Black and Latino Americans are receiving the Covid-19 vaccine at significantly lower rates than White people, a disparity that health advocates blame on the federal government and hospitals not prioritizing equitable access.

Iran Press/America: An early look at the 17 states and two cities that have released racial breakdowns through 25 January found that Black people in all places are getting inoculated at levels below their share of the general population, in some cases significantly below.

The data came from Alaska, Colorado, Delaware, Florida, Indiana, Maryland, Mississippi, Nebraska, New Jersey, North Carolina, Ohio, Oregon, Tennessee, Texas, Vermont, Virginia, and West Virginia, plus two cities, Philadelphia and Chicago. The AP analysis found that whites are getting vaccinated at closer to or higher than expected levels in most of the states examined.

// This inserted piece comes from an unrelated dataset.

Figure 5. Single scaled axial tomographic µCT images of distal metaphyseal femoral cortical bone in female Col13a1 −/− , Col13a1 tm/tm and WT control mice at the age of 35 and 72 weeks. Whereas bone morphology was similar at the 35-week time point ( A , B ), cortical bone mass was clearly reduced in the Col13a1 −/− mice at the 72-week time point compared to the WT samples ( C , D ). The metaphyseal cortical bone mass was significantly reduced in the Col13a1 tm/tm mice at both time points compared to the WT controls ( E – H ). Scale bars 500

Black and Latino Americans are already dying of Covid-19 at three times the rate of white people and being hospitalized at a rate four times higher, according to the US Centers for Disease Control and Prevention.

That is while they constitute an oversize percentage of the nation’s healthcare workers, who were put at the front of the line for shots when the campaign began in mid-December.

For example, in North Carolina, Black people make up 22% of the population and 26% of the healthcare workforce but only 11% of the vaccine recipients so far. White people, a category in which the state includes both Hispanic and non-Hispanic whites, are 68% of the population and 82% of those vaccinated.

The gap is deeply troubling to some, given that the coronavirus has taken a disproportionate toll in severe sickness and death on Black people in the US, where the scourge has killed over 430,000 Americans. Black, Hispanic, and Native American people are dying from Covid-19 at almost three times the rate of white people, according to the Centers for Disease Control and Prevention.

Experts say several factors could be driving the emerging disparity, including deep distrust of the medical establishment among Black Americans because of a history of discriminatory treatment; inadequate access to the vaccine in Black neighborhoods; and a digital divide that can make it difficult to get crucial information. Vaccination sign-ups are being done to a large degree online.